# 1 week to go.



## Guest (Jul 16, 2011)

1 week to go until Siili joins us....her lovely breeder took these for me.


----------



## twilight (Jun 19, 2011)

:thumbup1:the pics are lovely i just cant get enough of these sweet little creatures.ive got 1 week to go before i get mine.could i ask where you get those little pouches from.kaz:thumbup:


----------



## Guest (Jul 16, 2011)

I will PM you the link.


----------



## Crittery (May 2, 2011)

Bet the time is really dragging! I'd love an APH.

She is gorgeous :001_wub:


----------



## twilight (Jun 19, 2011)

:thumbup1:ive joined the site you suggested thanks your set ups are really brill kaz:thumbup:


----------



## Guest (Jul 17, 2011)

No problem at all. :


----------



## Guest (Jul 17, 2011)

D'awwww I do't blame you being excited she is gorgeous :001_wub:


----------



## Sarah+Hammies (Jul 20, 2009)

Awwwwwwwwwwwww  :thumbup: I bet you are so excited!!! I cant wait for pics!


----------



## Guest (Jul 17, 2011)

Sarah+Hammies said:


> Awwwwwwwwwwwww  :thumbup: I bet you are so excited!!! I cant wait for pics!

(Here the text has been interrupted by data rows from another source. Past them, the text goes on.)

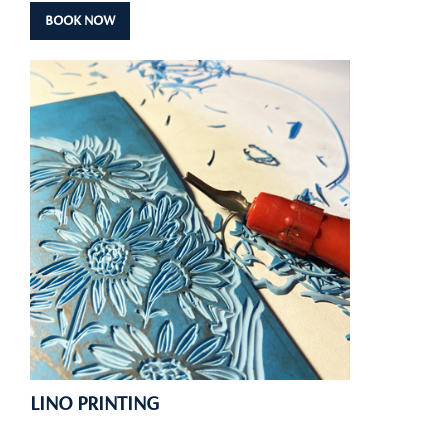
BOOK NOW
LINO PRINTING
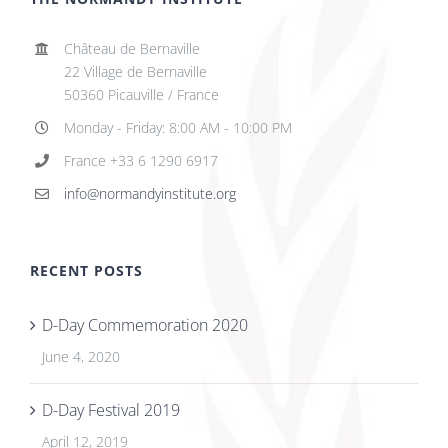
Château de Bernaville
22 Village de Bernaville
50360 Picauville / France
Monday - Friday: 8:00 AM - 10:00 PM
France +33 6 1290 6917
info@normandyinstitute.org
RECENT POSTS
D-Day Commemoration 2020
June 4, 2020
D-Day Festival 2019
April 12, 2019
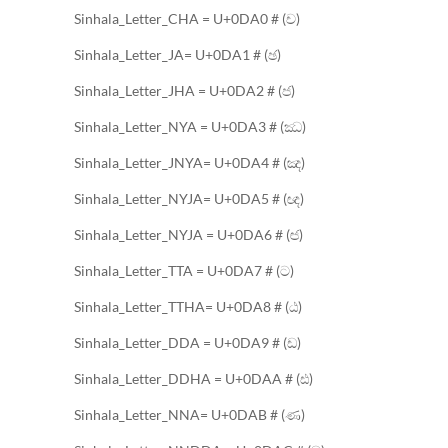
Sinhala_Letter_CHA = U+0DA0 # (ච)
Sinhala_Letter_JA= U+0DA1 # (ඡ)
Sinhala_Letter_JHA = U+0DA2 # (ජ)
Sinhala_Letter_NYA = U+0DA3 # (ඣ)
Sinhala_Letter_JNYA= U+0DA4 # (ඤ)
Sinhala_Letter_NYJA= U+0DA5 # (ඥ)
Sinhala_Letter_NYJA = U+0DA6 # (ඦ)
Sinhala_Letter_TTA = U+0DA7 # (ට)
Sinhala_Letter_TTHA= U+0DA8 # (ඨ)
Sinhala_Letter_DDA = U+0DA9 # (ඩ)
Sinhala_Letter_DDHA = U+0DAA # (ඪ)
Sinhala_Letter_NNA= U+0DAB # (ණ)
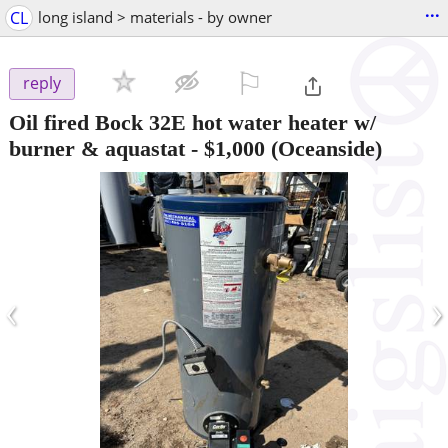
...
CL
long island > materials - by owner
⚐

reply
Oil fired Bock 32E hot water heater w/
burner & aquastat
-
$1,000
(Oceanside)
‹
›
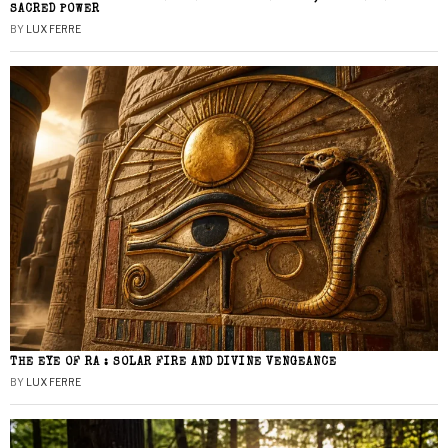
SACRED POWER
BY
LUX FERRE
THE EYE OF RA : SOLAR FIRE AND DIVINE VENGEANCE
BY
LUX FERRE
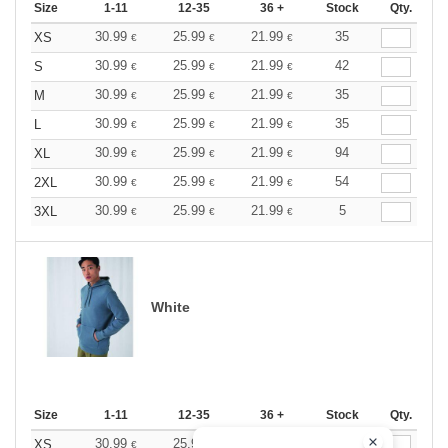
Size
1-11
12-35
36 +
Stock
Qty.
30.99
25.99
21.99
35
XS
€
€
€
30.99
25.99
21.99
42
S
€
€
€
30.99
25.99
21.99
35
M
€
€
€
30.99
25.99
21.99
35
L
€
€
€
30.99
25.99
21.99
94
XL
€
€
€
30.99
25.99
21.99
54
2XL
€
€
€
30.99
25.99
21.99
5
3XL
€
€
€
White
Size
1-11
12-35
36 +
Stock
Qty.
30.99
25.99
21.99
7
XS
€
€
€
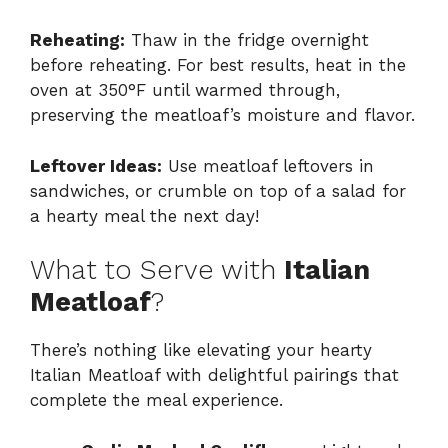
Reheating:
Thaw in the fridge overnight
before reheating. For best results, heat in the
oven at 350°F until warmed through,
preserving the meatloaf’s moisture and flavor.
Leftover Ideas:
Use meatloaf leftovers in
sandwiches, or crumble on top of a salad for
a hearty meal the next day!
What to Serve with
Italian
Meatloaf
?
There’s nothing like elevating your hearty
Italian Meatloaf with delightful pairings that
complete the meal experience.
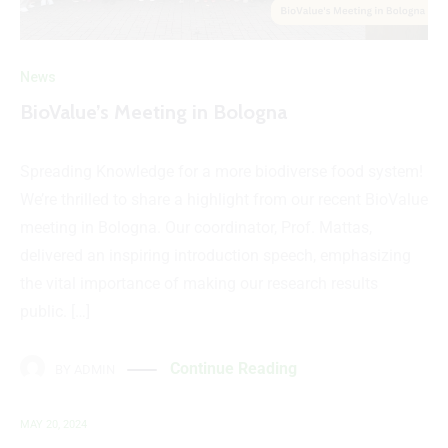
News
BioValue’s Meeting in Bologna
Spreading Knowledge for a more biodiverse food system!
We’re thrilled to share a highlight from our recent BioValue
meeting in Bologna. Our coordinator, Prof. Mattas,
delivered an inspiring introduction speech, emphasizing
the vital importance of making our research results
public. […]
Continue Reading
BY
ADMIN
MAY 20, 2024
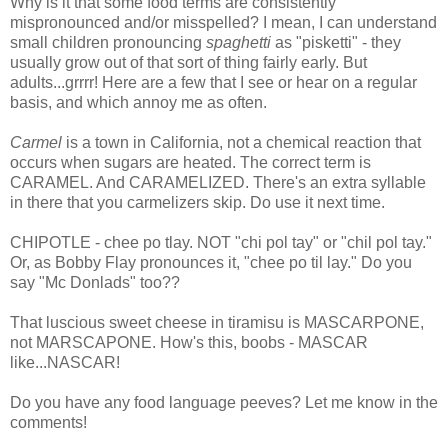
Why is it that some food terms are consistently
mispronounced and/or misspelled? I mean, I can understand
small children pronouncing
spaghetti
as "pisketti" - they
usually grow out of that sort of thing fairly early. But
adults...grrrr! Here are a few that I see or hear on a regular
basis, and which annoy me as often.
Carmel
is a town in California, not a chemical reaction that
occurs when sugars are heated. The correct term is
CARAMEL. And CARAMELIZED. There's an extra syllable
in there that you carmelizers skip. Do use it next time.
CHIPOTLE - chee po tlay. NOT "chi pol tay" or "chil pol tay."
Or, as Bobby Flay pronounces it, "chee po til lay." Do you
say "Mc Donlads" too??
That luscious sweet cheese in tiramisu is MASCARPONE,
not MARSCAPONE. How's this, boobs - MASCAR
like...NASCAR!
Do you have any food language peeves? Let me know in the
comments!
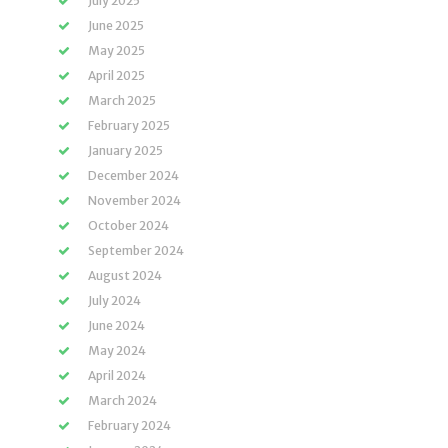
July 2025
June 2025
May 2025
April 2025
March 2025
February 2025
January 2025
December 2024
November 2024
October 2024
September 2024
August 2024
July 2024
June 2024
May 2024
April 2024
March 2024
February 2024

I has a secret.....but but...I dont know if I should share it yet.:aureola:


----------



## Sarah+Hammies (Jul 20, 2009)

shetlandlover said:


> I has a secret.....but but...I dont know if I should share it yet.:aureola:


Ooooooooooooooooooohhh!!! shaaaaaaaaaaaaaaaaaaaaaaaaaaaaaaaarrrrrrrreeeeeeee!!!!

That is all.


----------



## Guest (Jul 17, 2011)

shetlandlover said:


> I has a secret.....but but...I dont know if I should share it yet.:aureola:


   *TELLL US NOOOOOOOOOOOOW*


----------



## Guest (Jul 17, 2011)

Sarah+Hammies said:


> Ooooooooooooooooooohhh!!! shaaaaaaaaaaaaaaaaaaaaaaaaaaaaaaaarrrrrrrreeeeeeee!!!!
> 
> That is all.


Hehe, I dont know I dont want to jinx it.


----------